On Biases in Information Retrieval Models and Evaluation

PhD Thesis
Aldo Lipani
Doctoral Dissertation
Publication year: 2018

The advent of the modern information technology has benefited society as the digitisation of content increased over the last half-century. While the processing capability of our species has remained unchanged, the information available to us has been notably increasing. In this overload of information, Information Retrieval (IR) has been playing a prominent role by developing systems capable of separating relevant information from the rest. This separation, however, is a difficult task rooted in the complexity of understanding of what is and what is not relevant. To manage this complexity, IR has developed a strong empirical nature, which has led to the development of grounded retrieval models, resulting in the development of retrieval systems empirically designed to be biased towards relevant information. However, other biases have been observed, which counteract retrieval performance. In this thesis, the reduction of retrieval systems to filters of information, or sampling processes, has allowed us to systematically investigate these biases.

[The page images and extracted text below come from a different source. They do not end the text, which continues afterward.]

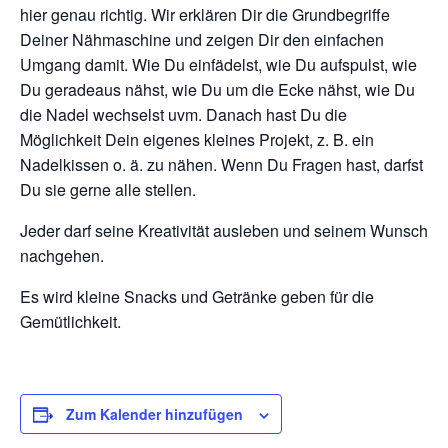
hier genau richtig. Wir erklären Dir die Grundbegriffe
Deiner Nähmaschine und zeigen Dir den einfachen
Umgang damit. Wie Du einfädelst, wie Du aufspulst, wie
Du geradeaus nähst, wie Du um die Ecke nähst, wie Du
die Nadel wechselst uvm. Danach hast Du die
Möglichkeit Dein eigenes kleines Projekt, z. B. ein
Nadelkissen o. ä. zu nähen. Wenn Du Fragen hast, darfst
Du sie gerne alle stellen.
Jeder darf seine Kreativität ausleben und seinem Wunsch
nachgehen.
Es wird kleine Snacks und Getränke geben für die
Gemütlichkeit.
Zum Kalender hinzufügen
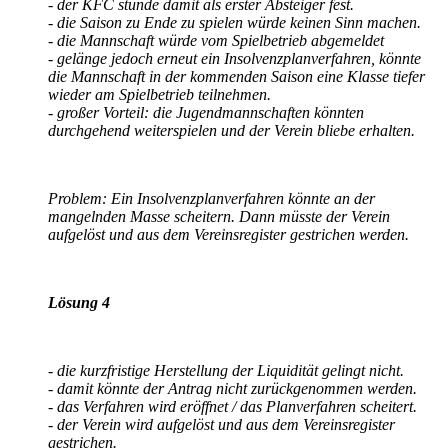
- der KFC stünde damit als erster Absteiger fest.
- die Saison zu Ende zu spielen würde keinen Sinn machen.
- die Mannschaft würde vom Spielbetrieb abgemeldet
- gelänge jedoch erneut ein Insolvenzplanverfahren, könnte
die Mannschaft in der kommenden Saison eine Klasse tiefer
wieder am Spielbetrieb teilnehmen.
- großer Vorteil: die Jugendmannschaften könnten
durchgehend weiterspielen und der Verein bliebe erhalten.
Problem: Ein Insolvenzplanverfahren könnte an der
mangelnden Masse scheitern. Dann müsste der Verein
aufgelöst und aus dem Vereinsregister gestrichen werden.
Lösung 4
- die kurzfristige Herstellung der Liquidität gelingt nicht.
- damit könnte der Antrag nicht zurückgenommen werden.
- das Verfahren wird eröffnet / das Planverfahren scheitert.
- der Verein wird aufgelöst und aus dem Vereinsregister
gestrichen.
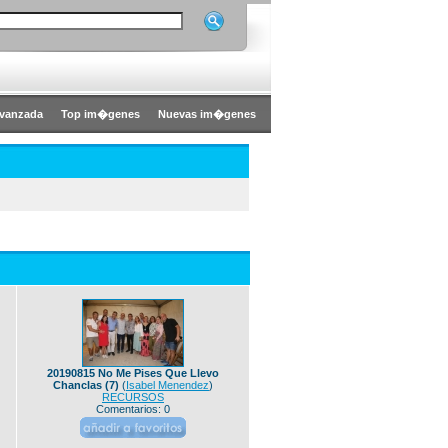
vanzada
Top im�genes
Nuevas im�genes
20190815 No Me Pises Que Llevo
Chanclas (7)
(
Isabel Menendez
)
RECURSOS
Comentarios: 0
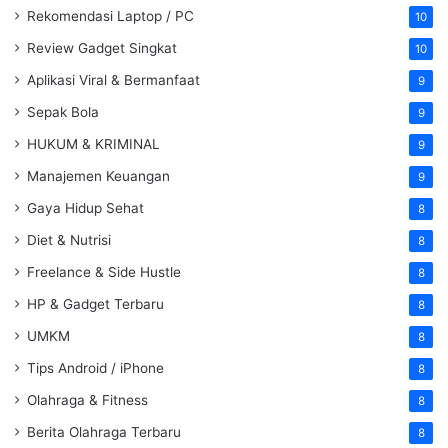
Rekomendasi Laptop / PC
10
Review Gadget Singkat
10
Aplikasi Viral & Bermanfaat
9
Sepak Bola
9
HUKUM & KRIMINAL
9
Manajemen Keuangan
9
Gaya Hidup Sehat
8
Diet & Nutrisi
8
Freelance & Side Hustle
8
HP & Gadget Terbaru
8
UMKM
8
Tips Android / iPhone
8
Olahraga & Fitness
8
Berita Olahraga Terbaru
8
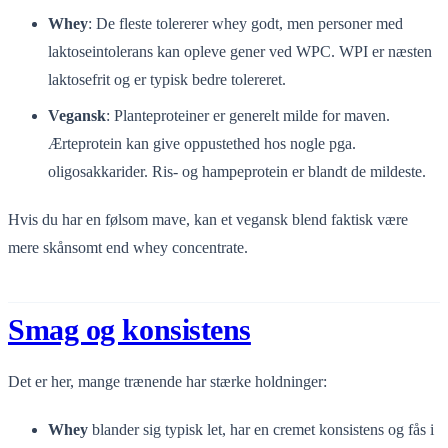
Whey
: De fleste tolererer whey godt, men personer med
laktoseintolerans kan opleve gener ved WPC. WPI er næsten
laktosefrit og er typisk bedre tolereret.
Vegansk
: Planteproteiner er generelt milde for maven.
Ærteprotein kan give oppustethed hos nogle pga.
oligosakkarider. Ris- og hampeprotein er blandt de mildeste.
Hvis du har en følsom mave, kan et vegansk blend faktisk være
mere skånsomt end whey concentrate.
Smag og konsistens
Det er her, mange trænende har stærke holdninger:
Whey
blander sig typisk let, har en cremet konsistens og fås i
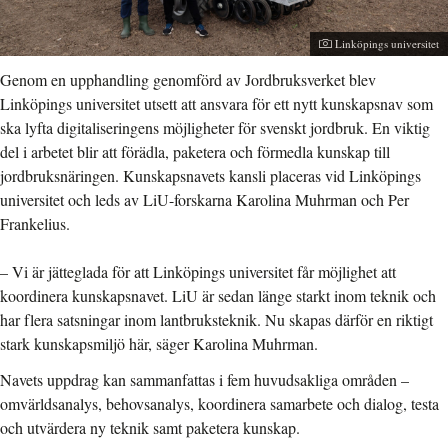
Fotograf:
Linköpings universitet
Genom en upphandling genomförd av Jordbruksverket blev
Linköpings universitet utsett att ansvara för ett nytt kunskapsnav som
ska lyfta digitaliseringens möjligheter för svenskt jordbruk. En viktig
del i arbetet blir att förädla, paketera och förmedla kunskap till
jordbruksnäringen. Kunskapsnavets kansli placeras vid Linköpings
universitet och leds av LiU-forskarna Karolina Muhrman och Per
Frankelius.
– Vi är jätteglada för att Linköpings universitet får möjlighet att
koordinera kunskapsnavet. LiU är sedan länge starkt inom teknik och
har flera satsningar inom lantbruksteknik. Nu skapas därför en riktigt
stark kunskapsmiljö här, säger Karolina Muhrman.
Navets uppdrag kan sammanfattas i fem huvudsakliga områden –
omvärldsanalys, behovsanalys, koordinera samarbete och dialog, testa
och utvärdera ny teknik samt paketera kunskap.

We study biases manifesting in two aspects of IR research: retrieval models and retrieval evaluation. We start by identifying retrieval biases in probabilistic IR models and then develop new document priors to improve retrieval performance. Next, we discuss the accessibility bias of retrieval models, and for Boolean retrieval models we develop a mathematical framework of retrievability. For retrieval evaluation biases, we study how test collections are built using the pooling method and how this method introduces bias. Then, to improve the reliability of the evaluation, we first develop new pooling strategies to mitigate this bias at test collection build time and then, for two IR evaluation measures, Precision and Recall at cut-off (P@n and R@n), we develop new pool bias estimators to mitigate it at evaluation time.

Through a large scale experimentation involving up to 15 test collections, four IR evaluation measures and three bias measures, we demonstrate that including document priors based on verboseness improves the performance of probabilistic retrieval models; that the accessibility bias of Boolean retrieval models quickly worsens for conjunctive queries with the increase of the query length (while slightly improving for disjunctive queries); that the test collection bias can be lowered at test collection build time by pooling strategies inspired by a well-known problem in reinforcement learning, the multi-armed bandit problem; and that this bias can also be improved at evaluation time by analysing the runs participating in the pool. For this last point in particular, we show that for P@n, bias reduction is done by quantifying the potential of the new system against the pooled runs, and for R@n, this is done instead by simulating the absence of a pooled run from the set of pooled runs.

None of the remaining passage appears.